Part of the problem is the landscape we desire. Changing the way we view our landscape is the first step in bringing bees back.
She and the Xerces Society have been testing this theory by installing pollinator habitats throughout the country. They pick a site, make an agreement with the farmer or landowner, and install a pollinator habitat. Some of the elements that make up these refuges include proximity to clean water, windbreaks, shrub zones, nesting areas, and buffer zones between the habitat and insecticide area. Bonus points if the habitat is connected to another nearby habitat. “Site selection and site prep are everything,” she said.
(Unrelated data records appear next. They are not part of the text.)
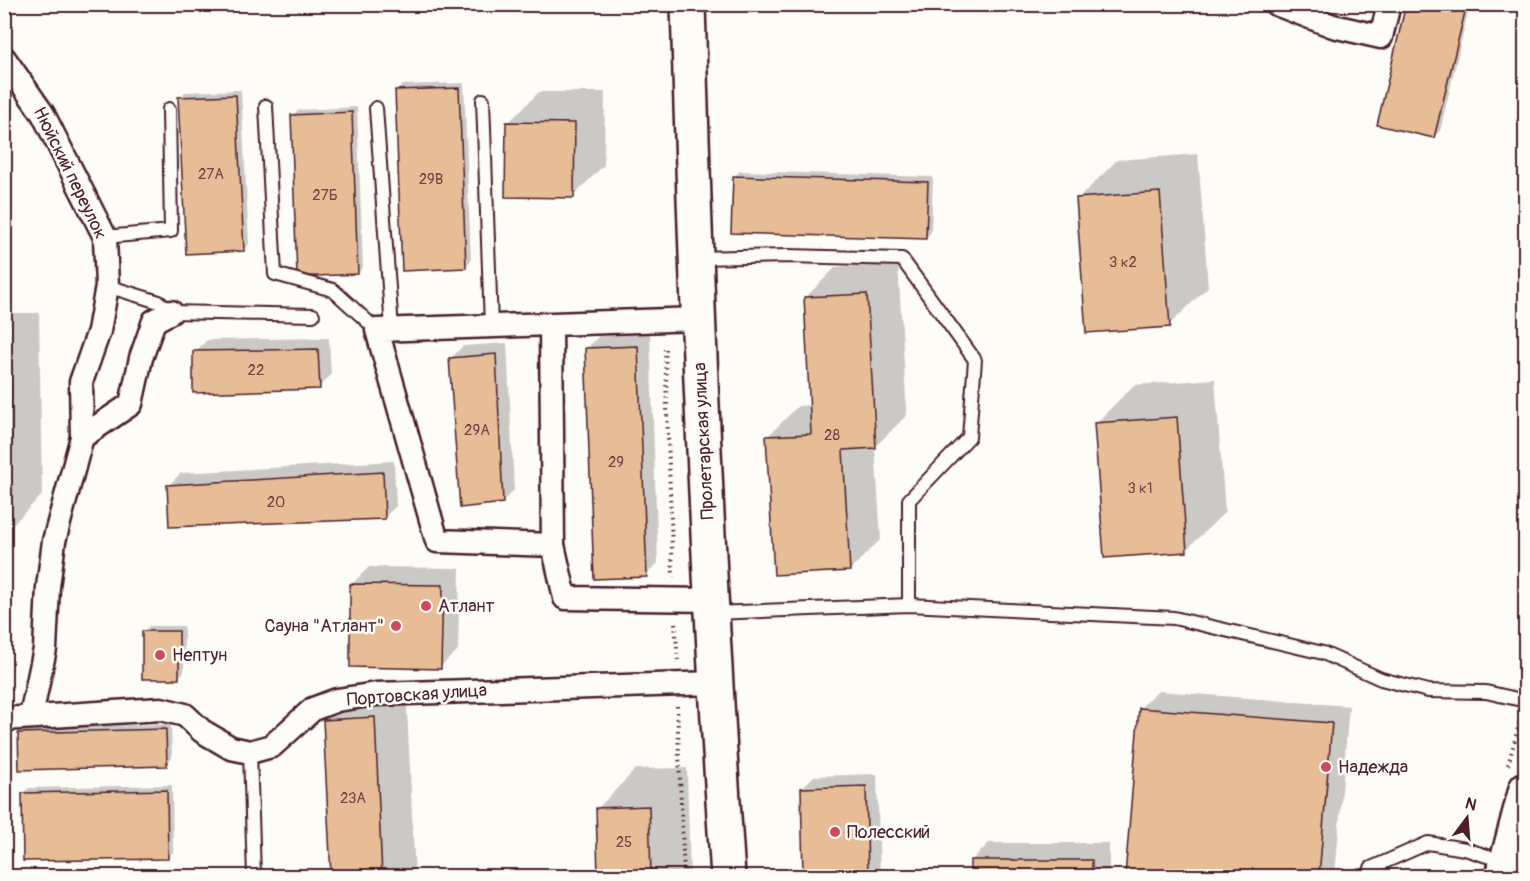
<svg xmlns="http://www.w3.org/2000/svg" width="1530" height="881" viewBox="0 0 1530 881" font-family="Pangolin,sans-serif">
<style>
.shadow{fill:#0003}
.building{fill:#e6bd96;stroke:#4a1f2b;stroke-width:1.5}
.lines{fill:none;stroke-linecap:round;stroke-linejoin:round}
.lane-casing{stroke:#4a1f2b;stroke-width:16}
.street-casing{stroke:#4a1f2b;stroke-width:27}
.secondary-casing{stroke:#4a1f2b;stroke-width:38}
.path{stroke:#4a1f2b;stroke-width:4;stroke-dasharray:1.5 4.5;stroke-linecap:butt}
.lane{stroke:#fdfcf7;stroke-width:12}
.street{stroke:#fdfcf7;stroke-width:22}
.secondary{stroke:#fdfcf7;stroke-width:33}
.poi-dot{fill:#d1495b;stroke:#fdfcf7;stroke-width:2}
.labels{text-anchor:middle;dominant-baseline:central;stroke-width:5;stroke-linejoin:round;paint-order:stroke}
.number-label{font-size:15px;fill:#714646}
.street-label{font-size:18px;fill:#4a1f2b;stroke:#fdfcf7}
.poi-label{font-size:18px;fill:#4a1f2b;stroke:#fdfcf7;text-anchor:start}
</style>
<rect width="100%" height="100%" fill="#fdfcf7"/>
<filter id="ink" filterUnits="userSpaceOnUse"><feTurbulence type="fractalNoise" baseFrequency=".0167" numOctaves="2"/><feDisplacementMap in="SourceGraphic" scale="12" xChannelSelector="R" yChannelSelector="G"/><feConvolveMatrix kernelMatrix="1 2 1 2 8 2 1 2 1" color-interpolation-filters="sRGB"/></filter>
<g filter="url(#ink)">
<!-- shadow -->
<g class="shadow">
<polygon points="1408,4 1470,4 1440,131 1434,137"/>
<polygon points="464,83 471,261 465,267 397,91 403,85"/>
<polygon points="241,90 249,244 243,250 179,98 185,92"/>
<polygon points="539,92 605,92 604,165 573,196 508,123"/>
<polygon points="357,107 363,267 358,273 292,116 298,110"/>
<polygon points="1198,154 1208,287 1169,325 1078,199 1117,160"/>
<polygon points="740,171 933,177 931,232 926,238 734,177"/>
<polygon points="898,263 907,415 875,447 881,539 850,570 767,437 798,406 811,405 805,298 836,267"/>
<polygon points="4,313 39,313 42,495 4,533"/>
<polygon points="650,334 658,563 646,575 587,348 599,336"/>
<polygon points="329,338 331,375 319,387 195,352 207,340"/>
<polygon points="507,343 514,490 502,502 451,358 463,346"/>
<polygon points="1215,379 1225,512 1186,550 1095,424 1134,385"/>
<polygon points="394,461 396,506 384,518 169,485 181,473"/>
<polygon points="369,567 460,568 458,650 440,667 351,585"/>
<polygon points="149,626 184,626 184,672 178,678 143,632"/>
<polygon points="406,687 415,876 332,876 325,720 356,689"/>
<polygon points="1158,691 1349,706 1335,876 1127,876 1140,708"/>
<polygon points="171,724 172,758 166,764 19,734 25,728"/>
<polygon points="687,768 690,876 600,876 598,808 636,769"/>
<polygon points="877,774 880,876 805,876 802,788 814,776"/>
<polygon points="172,785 173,852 167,858 23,793 29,788"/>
<polygon points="989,843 1109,843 1109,876 971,876 971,861"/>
</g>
<!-- building -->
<g class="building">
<polygon points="1406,4 1467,4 1434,138 1377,125"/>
<polygon points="459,88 466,268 402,271 395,90"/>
<polygon points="236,95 244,251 186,254 178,97"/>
<polygon points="352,112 358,274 297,277 291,115"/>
<polygon points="506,122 575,123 574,198 505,197"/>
<polygon points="733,176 928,182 926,239 731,233"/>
<polygon points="1160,192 1170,327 1086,333 1076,198"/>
<polygon points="867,294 876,448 843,450 850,571 774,575 766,436 811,434 804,297"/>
<polygon points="638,346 647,577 594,579 585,348"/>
<polygon points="318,349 320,389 193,393 193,351"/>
<polygon points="496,354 503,503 460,508 449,358"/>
<polygon points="1177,417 1187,552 1104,558 1094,423"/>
<polygon points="383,472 385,519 169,527 167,485"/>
<polygon points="350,584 443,585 441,669 350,667"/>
<rect x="142" y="631" width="37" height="48"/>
<polygon points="1139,708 1332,723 1319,876 1125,876"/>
<polygon points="375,717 382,876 331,876 323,720"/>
<polygon points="166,729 167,766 19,770 18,733"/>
<polygon points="866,786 868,876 803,876 801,788"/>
<polygon points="167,790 168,859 23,861 22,793"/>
<polygon points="649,806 651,876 598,876 596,808"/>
<rect x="970" y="860" width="122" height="16"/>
</g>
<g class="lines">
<!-- lane casing -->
<g class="lane-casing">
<g id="lane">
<polyline points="483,100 491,326"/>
<polyline points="266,106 275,274 333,290 377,330"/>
<polyline points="376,108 392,329"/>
<polyline points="105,237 171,231 169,109"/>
<polyline points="697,258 788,256 902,259 975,360 969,437 909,500 909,605"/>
<polyline points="107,286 159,302 171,312 313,315"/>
<polyline points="713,613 909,605 1174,618 1323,653 1381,679 1428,691 1486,692 1526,701"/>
<polyline points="250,752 254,876"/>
<polyline points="1370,876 1371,868 1428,843 1465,849 1506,862"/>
</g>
</g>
<!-- street casing -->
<g class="street-casing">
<g id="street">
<polyline points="1276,4 1333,26 1381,37 1389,4"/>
<polyline points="4,58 43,114 105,237 107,286 99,331 81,382 82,437 54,541 48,587 45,649 31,716"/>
<polyline points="698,319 377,330 437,541 553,545 565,598 711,600"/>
<polyline points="551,325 553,545"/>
<polyline points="82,437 131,404 141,358 154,321 171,312"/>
<polyline points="4,719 161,709 185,715 202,731 231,748 250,752 272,746 313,709 337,700 376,694 715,683"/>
</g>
</g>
<!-- secondary casing -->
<g class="secondary-casing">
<g id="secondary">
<path d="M688,4C696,295 708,586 728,876"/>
<polyline points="1503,876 1526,789"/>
</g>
</g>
<!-- path -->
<g class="path">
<polyline points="665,349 673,577"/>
<polyline points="675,623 678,660"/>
<polyline points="677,706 684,876"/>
<polyline points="1508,765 1521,717"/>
</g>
<!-- lane -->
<use href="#lane" class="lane"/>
<!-- street -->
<use href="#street" class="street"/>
<!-- secondary -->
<use href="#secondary" class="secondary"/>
</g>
</g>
<!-- markers -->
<g class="poi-dot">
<circle cx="426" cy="606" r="6"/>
<circle cx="396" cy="626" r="6"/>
<circle cx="160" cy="655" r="6"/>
<circle cx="1326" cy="767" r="6"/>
<circle cx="835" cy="832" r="6"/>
</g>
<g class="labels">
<!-- number labels -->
<g class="number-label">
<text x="211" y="174">27А</text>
<text x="431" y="179">29В</text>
<text x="325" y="195">27Б</text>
<text x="1123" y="262">3 к2</text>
<text x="256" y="370">22</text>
<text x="477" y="430">29А</text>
<text x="832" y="435">28</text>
<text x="616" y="462">29</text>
<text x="1140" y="488">3 к1</text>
<text x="276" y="502">20</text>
<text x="353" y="798">23А</text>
<text x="624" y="842">25</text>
</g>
<!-- street labels -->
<g class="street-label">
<text transform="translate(70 173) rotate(64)">Нюйский переулок</text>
<text transform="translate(704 441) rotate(-93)">Пролетарская улица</text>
<text transform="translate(417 695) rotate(-4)">Портовская улица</text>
</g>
<!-- poi labels -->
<g class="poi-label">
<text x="438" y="606">Атлант</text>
<text x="384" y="626" text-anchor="end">Сауна "Атлант"</text>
<text x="172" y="655">Нептун</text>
<text x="1338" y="767">Надежда</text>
<text x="847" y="832">Полесский</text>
</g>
</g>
<!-- margin -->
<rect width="1530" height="881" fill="none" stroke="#fdfcf7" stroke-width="24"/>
<rect x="12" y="12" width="1506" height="857" fill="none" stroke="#4a1f2b" stroke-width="2" filter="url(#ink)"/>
<!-- north arrow -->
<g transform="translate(1467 818) rotate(16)" stroke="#fdfcf7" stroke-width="4.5" paint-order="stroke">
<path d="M0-4.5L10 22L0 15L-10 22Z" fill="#4a1f2b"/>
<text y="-9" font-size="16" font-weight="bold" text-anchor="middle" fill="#4a1f2b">N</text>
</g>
</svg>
So far, they’ve worked on farmlands and golf courses.
“It works,” she said. “Many bees and species came back that we hadn’t seen in a long time.”
According to a segment on NPR, urban bees are healthier than country bees, which is a result of accessibility to floral resources. Cities tend to have parks with flower upkeep year-round, whereas rural areas have flowers, but they’re seasonal. Utilization of floral resources is another way people can make a difference. “Gardeners should try to have something growing at all times,” she said.
Much emphasis is put on native bees, which according to Ms. Rinta pollinate much more efficiently than honeybees. “What it takes a honeybee to pollinate in five trips, a native bee can do in one,” she said. Native bees buzz-pollinate, meaning they get inside a blossom and just vibrate. “They’re hard workers, and far better pollinators,” Ms. Rinta said. “We didn’t appreciate it until we were faced with the collapse disorder.”
Native bees are diverse, and according to a survey done in 2010, more than 182 species are found on-Island. Ms. Rinta encourages Islanders to help track the bees by uploading photos and sightings to bumblebeewatch.org. She also challenged everyone to find the rusty patch bee, a species that was prevalent in Massachusetts in the 1990s.
Monarch butterflies are also effective pollinators whose populations have been disappearing in masses. According to Ms. Rinta, monarchs are completely dependent on milkweed, which was eliminated from farming in the Midwest in 2013.
The return of our pollinators doesn’t require a lot, just an alteration in the way we view our landscape. Beauty is in the eye of the bee-holder.